**Texto fornecido:**
•••
FELIZ 2012

         Desejo  um Feliz Ano-Novo onde, se Deus quiser, todas as crianças, ao ligarem a TV,  recebam um banho de Mozart, Pixinguinha e Noel Rosa; aprendam a diferença  entre impressionistas e expressionistas; vejam espetáculos que reconstituem a  Balaiada, a Confederação do Equador e a Guerra dos Emboabas; e durmam após  fazer suas orações. 
 
         Quero um  Ano-Novo em que, no campo, todos tenham seu pedaço de terra, onde vicejem  laranjas e alfaces, e voejem bem-te-vis entre vacas leiteiras. Na cidade, um  teto sob o qual haja um  fogão com panelas cheias, a sala atapetada por  remendos coloridos, a foto do casal exposta em moldura oval sobre o sofá. 
 
         Espero um  Ano-Novo em que as igrejas abram portas ao silêncio do coração, o órgão  sussurre o cantar dos anjos, a Bíblia seja repartida como pão. A fé, de mãos  dadas com a justiça, faça com que o céu deixe de concentrar o olhar daqueles  aos quais é negada a felicidade nesta  terra.
•••
**Trechos das entradas:**
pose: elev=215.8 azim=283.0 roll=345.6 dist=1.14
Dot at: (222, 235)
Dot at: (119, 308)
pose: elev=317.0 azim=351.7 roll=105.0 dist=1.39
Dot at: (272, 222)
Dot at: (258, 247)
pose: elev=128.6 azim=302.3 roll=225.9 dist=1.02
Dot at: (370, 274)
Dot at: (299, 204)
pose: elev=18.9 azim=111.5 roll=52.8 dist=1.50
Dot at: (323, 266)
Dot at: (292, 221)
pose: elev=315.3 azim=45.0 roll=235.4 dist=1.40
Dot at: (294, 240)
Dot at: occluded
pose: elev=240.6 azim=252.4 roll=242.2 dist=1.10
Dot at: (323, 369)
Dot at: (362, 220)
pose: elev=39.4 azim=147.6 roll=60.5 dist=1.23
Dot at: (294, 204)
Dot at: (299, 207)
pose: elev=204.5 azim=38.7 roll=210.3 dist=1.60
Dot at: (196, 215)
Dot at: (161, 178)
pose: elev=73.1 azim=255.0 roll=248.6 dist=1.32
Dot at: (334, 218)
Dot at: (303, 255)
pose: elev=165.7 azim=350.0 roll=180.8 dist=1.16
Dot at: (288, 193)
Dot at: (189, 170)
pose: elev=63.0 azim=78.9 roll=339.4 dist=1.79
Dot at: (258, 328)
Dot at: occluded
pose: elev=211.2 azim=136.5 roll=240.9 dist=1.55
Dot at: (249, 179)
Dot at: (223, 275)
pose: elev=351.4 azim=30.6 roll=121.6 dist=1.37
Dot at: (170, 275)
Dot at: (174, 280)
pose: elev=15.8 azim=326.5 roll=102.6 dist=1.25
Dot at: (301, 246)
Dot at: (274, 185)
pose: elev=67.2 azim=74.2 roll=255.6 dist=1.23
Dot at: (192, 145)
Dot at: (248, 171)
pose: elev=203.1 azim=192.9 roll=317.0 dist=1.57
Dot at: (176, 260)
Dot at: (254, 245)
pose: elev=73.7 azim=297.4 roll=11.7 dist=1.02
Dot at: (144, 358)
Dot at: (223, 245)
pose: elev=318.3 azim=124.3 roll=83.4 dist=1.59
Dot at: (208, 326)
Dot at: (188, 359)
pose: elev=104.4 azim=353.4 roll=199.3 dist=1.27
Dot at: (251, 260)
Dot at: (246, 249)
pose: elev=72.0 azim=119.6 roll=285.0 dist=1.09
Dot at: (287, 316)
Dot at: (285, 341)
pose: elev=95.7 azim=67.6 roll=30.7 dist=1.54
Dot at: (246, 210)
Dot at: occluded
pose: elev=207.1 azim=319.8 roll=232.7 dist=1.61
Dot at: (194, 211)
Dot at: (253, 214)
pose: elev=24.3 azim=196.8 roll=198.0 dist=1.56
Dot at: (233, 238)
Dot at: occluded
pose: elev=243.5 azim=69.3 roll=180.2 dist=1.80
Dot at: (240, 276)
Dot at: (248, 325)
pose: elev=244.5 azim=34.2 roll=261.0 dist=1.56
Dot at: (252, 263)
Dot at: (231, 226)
•••
**As tarefas:**
**A.** Resuma em duas frases o texto de votos de Ano-Novo.
**B.** Traduza para o inglês esta frase do texto de votos de Ano-Novo: "Quero um Ano-Novo em que, no campo, todos tenham seu pedaço de terra, onde vicejem laranjas e alfaces, e voejem bem-te-vis entre vacas leiteiras."
**C.** Prossiga com o texto de votos de Ano-Novo a partir do ponto em que ele termina.

**Respostas do exercício:**
**A.** O texto deseja um Ano-Novo em que as crianças recebam pela TV música, arte e história e em que todos tenham terra no campo e, na cidade, um lar com panelas cheias. Espera também que as igrejas se abram ao silêncio do coração e que a fé, unida à justiça, faça o céu deixar de concentrar o olhar daqueles a quem é negada a felicidade nesta terra.

**B.** I want a New Year in which, in the countryside, everyone has their own piece of land, where oranges and lettuces flourish and great kiskadees flit among dairy cows.

**C.**
         Um Feliz  Ano-Novo com casais ociosos na arte de amar, o lar recendendo a perfume, os  filhos contemplando o rosto apaixonado dos pais, a família tão entretida no  diálogo que nem se dá conta de que o televisor é um aparelho mudo e cego num  canto da  sala.
 
         Desejo  um Ano-Novo em que os sonhos libertários sejam tão fortes que os jovens, com o  coração a pulsar ideais, não recorram à química das drogas, não temam o futuro  nem expressem-se em dialetos ininteligíveis. Sejam, todos eles, viciados em  utopia. 
 
         Espero um  Ano-Novo em que cada um de nós evite alfinetar rancores nas dobras do coração  e lave as paredes da memória de iras e mágoas; não aposte corrida com o tempo  nem marque a velocidade da vida pelos batimentos  cardíacos.


         Um  Ano-Novo para saborear a brevidade da existência como se ela fosse perene, em  companhia de ourives de encantos, cujos hábeis dedos incrustam na rotina dos  dias joias ternas e  eternas.
 
         Quero  um Ano-Novo em que a cada um seja assegurado o direito ao trabalho, a honra do  salário digno, as condições humanas de vida, as potencialidades da profissão e  a alegria da vocação. Um novo ano capaz de saciar a nossa fome de pão e de  beleza.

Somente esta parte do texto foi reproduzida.